The main extant sources (see Primary Sources) and the main fragments and testimonia (see Collections of Texts and Textbooks) can be read in conjunction with one or more of the excellent overviews of Socrates’ thought listed in this section. Nails 2014 is an excellent and readily accessible online article that will provide the reader with an overview of the main sources and a thorough presentation of the main interpretative issues. The same is true of Brunschwig 1990 and Morrison 2006, both of which consider the question of sources and the key philosophical themes related to Socrates in Plato and Xenophon. Those seeking a more detailed presentation will find a useful synthesis in Dorion 2004, which devotes a chapter to each of the four main “Socrateses” (Aristophanes’, Plato’s, Xenophon’s and Aristotle’s). An even more detailed analysis is available in Navia 1993. Although it was first published more than eighty years ago, Taylor 1951 remains a classic presentation of Plato’s Socrates, giving due prominence to Socrates’ doctrine of the soul, seen as the crucial step toward the development of spiritual morality. Guthrie 1971 is more expansive in its scope, tackling the scholarly issues raised by the sources and their discrepancies, before addressing the main themes of the philosophy of Socrates. Those who read Italian will also find Adorno 1970 very useful for its presentation of the sources and discussion of 19th- and 20th-century scholarship.

  • Adorno, Francesco. 1970. Introduzione a Socrate. Bari: Editori Laterza.

    Presents the Socratic problem and examines Socrates’ doctrine in Aristophanes and in the writings of the main Socratics. Includes a discussion of modern scholarship and an extensive bibliography, thematically organized.

  • Brunschwig, Jacques. 1990. Socrate et écoles socratiques.
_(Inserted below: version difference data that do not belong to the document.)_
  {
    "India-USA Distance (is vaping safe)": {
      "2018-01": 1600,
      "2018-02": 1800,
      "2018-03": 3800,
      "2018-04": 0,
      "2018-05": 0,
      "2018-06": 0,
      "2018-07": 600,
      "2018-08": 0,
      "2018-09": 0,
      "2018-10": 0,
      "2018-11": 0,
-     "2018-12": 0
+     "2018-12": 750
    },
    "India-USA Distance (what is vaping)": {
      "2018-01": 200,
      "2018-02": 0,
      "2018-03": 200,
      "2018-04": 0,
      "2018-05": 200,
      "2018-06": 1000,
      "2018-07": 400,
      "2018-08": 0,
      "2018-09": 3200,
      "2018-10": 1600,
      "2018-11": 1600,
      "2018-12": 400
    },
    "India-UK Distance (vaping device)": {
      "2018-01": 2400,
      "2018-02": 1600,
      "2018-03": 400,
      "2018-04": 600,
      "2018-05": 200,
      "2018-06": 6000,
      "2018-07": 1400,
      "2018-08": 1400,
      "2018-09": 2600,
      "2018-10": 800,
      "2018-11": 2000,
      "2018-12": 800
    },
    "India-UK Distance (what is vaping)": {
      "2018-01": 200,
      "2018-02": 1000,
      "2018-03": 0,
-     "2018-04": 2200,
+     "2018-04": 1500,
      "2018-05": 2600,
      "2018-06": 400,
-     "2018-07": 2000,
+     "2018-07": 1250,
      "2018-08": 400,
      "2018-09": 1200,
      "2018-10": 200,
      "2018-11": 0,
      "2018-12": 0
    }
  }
In Encyclopaedia Universalis, 233–235. Paris: Encyclopaedia Universalis.

    A short but beautifully written overview of (the Platonic) Socrates and his influence on the history of philosophy.

  • Dorion, Louis-André. 2004. Socrate. Paris: Presses Universitaires de France.
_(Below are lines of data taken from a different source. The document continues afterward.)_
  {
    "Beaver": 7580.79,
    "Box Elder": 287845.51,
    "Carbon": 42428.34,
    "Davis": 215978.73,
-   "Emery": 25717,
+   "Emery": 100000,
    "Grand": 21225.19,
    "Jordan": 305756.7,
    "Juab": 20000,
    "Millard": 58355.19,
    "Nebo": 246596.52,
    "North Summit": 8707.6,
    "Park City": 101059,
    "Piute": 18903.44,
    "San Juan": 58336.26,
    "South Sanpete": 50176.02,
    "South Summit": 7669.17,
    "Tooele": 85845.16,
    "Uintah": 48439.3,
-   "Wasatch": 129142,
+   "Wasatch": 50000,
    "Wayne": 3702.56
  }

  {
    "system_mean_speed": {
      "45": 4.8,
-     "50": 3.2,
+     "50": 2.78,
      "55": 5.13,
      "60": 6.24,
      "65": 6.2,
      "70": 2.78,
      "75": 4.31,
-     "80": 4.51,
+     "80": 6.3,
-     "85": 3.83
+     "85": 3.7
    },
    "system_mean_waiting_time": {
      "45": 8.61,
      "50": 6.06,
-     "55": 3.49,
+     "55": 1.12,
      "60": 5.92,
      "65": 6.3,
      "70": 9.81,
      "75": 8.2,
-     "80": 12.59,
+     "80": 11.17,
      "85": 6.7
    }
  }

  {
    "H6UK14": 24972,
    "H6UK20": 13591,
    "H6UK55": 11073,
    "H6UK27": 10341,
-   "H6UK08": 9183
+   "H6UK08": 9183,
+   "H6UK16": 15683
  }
    Provides a brief, but very clear, overview of Socrates’ life and death, the Socratic problem, and the contrasting portraits of Socrates in Aristophanes, Plato, Xenophon, and Aristotle.
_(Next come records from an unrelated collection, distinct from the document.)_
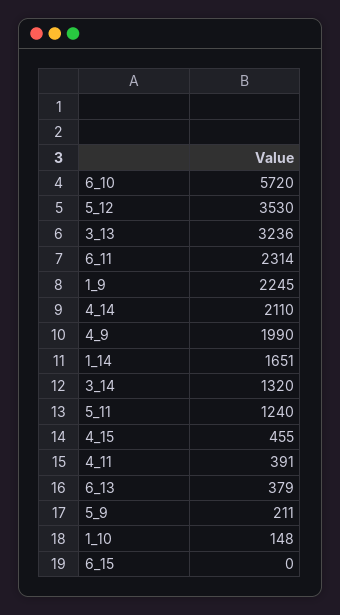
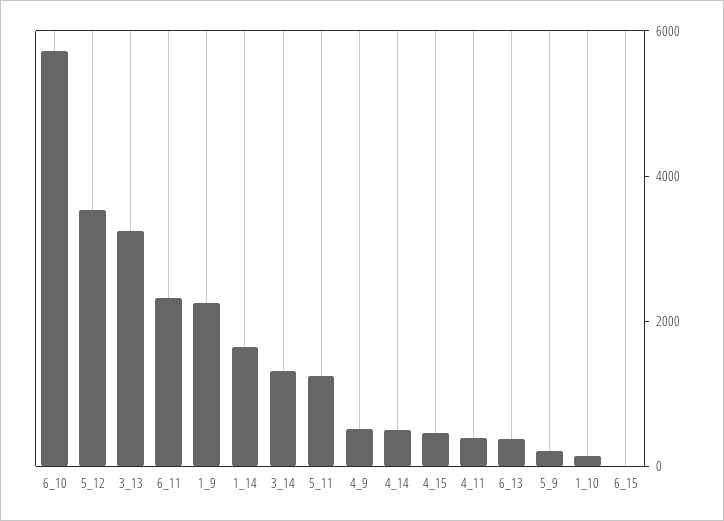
  {
    "6_10": 5720,
    "5_12": 3530,
    "3_13": 3236,
    "6_11": 2314,
    "1_9": 2245,
-   "4_14": 2110,
+   "4_14": 500,
-   "4_9": 1990,
+   "4_9": 500,
    "1_14": 1651,
    "3_14": 1320,
    "5_11": 1240,
    "4_15": 455,
    "4_11": 391,
    "6_13": 379,
    "5_9": 211,
    "1_10": 148,
    "6_15": 0
  }

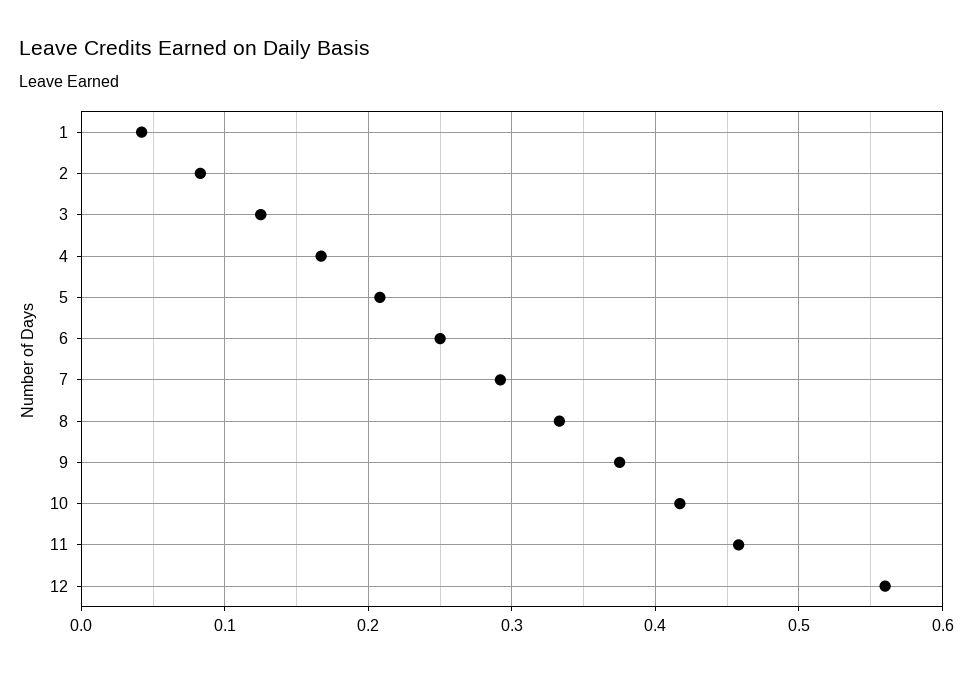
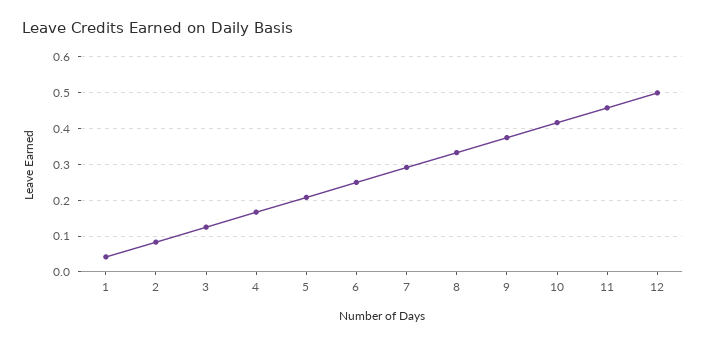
  {
    "1": 0.04,
    "2": 0.08,
    "3": 0.13,
    "4": 0.17,
    "5": 0.21,
    "6": 0.25,
    "7": 0.29,
    "8": 0.33,
    "9": 0.38,
    "10": 0.42,
    "11": 0.46,
-   "12": 0.56
+   "12": 0.5
  }

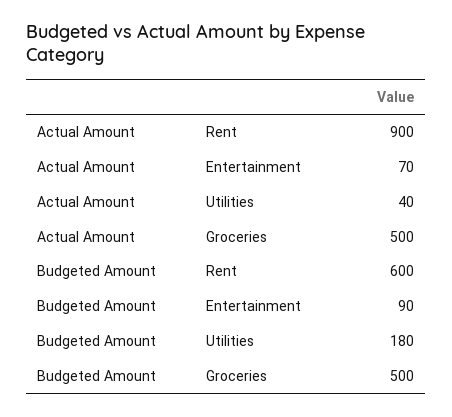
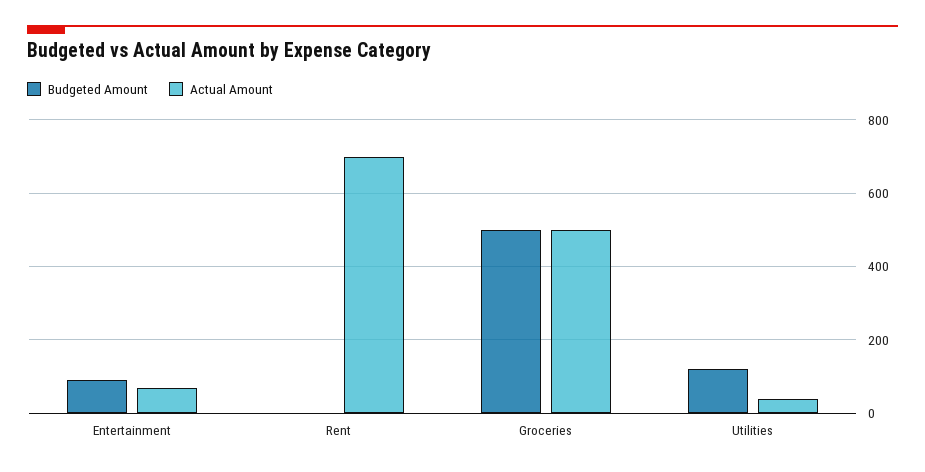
  {
    "Actual Amount": {
-     "Rent": 900,
+     "Rent": 700,
      "Entertainment": 70,
      "Utilities": 40,
      "Groceries": 500
    },
    "Budgeted Amount": {
-     "Rent": 600,
+     "Rent": 0,
      "Entertainment": 90,
-     "Utilities": 180,
+     "Utilities": 120,
      "Groceries": 500
    }
  }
  • Guthrie, W. K. C. 1971. Socrates. Cambridge, UK: Cambridge Univ. Press

    DOI: 10.1017/CBO9780511518454

    The first half is dedicated to the sources, and to the life and character of Socrates; the second to a historical and philosophical analysis of the main themes of Socrates’ thought (highly reliant on Aristotle’s testimony). First published as Part 2 of A History of Greek Philosophy, Vol. III, CUP, 1969.

  • Morrison, Donald. 2006. Socrates. In A companion to ancient philosophy. Edited by M. L. Gill and P. Pellegrin, 101–118. Oxford: Blackwell.

    DOI: 10.1111/b.9780631210610.2006.00011.x

    A clear and concise presentation of the Socratic problem and main philosophical themes related to Socrates in Plato and Xenophon.

  • Nails, Debra. 2014. Socrates. In The Stanford encylopedia of philosophy. Edited by Edward N. Zalta. Stanford, CA: Stanford Univ.

    The most reliable web resource available on Socrates and the Socratic problem. Includes a chronology of the historical Socrates in the context of Athenian history and a detailed bibliography.

  • Navia, Luis E. 1993. The Socratic presence: A study of the sources. New York and London: Garland.

    Aims at presenting a biographical and philosophical portrait of Socrates and examines successively the testimonies in Aristophanes, Xenophon, Plato, and Aristotle.

  • Taylor, A. E. 1951. Socrates. Boston: Beacon.

    First published in 1932. Focuses mainly on Plato’s presentation of Socrates, which is treated as historically accurate. The first half of the book is devoted to the biography of Socrates and his trial and death, the second half to his thought and its philosophical importance.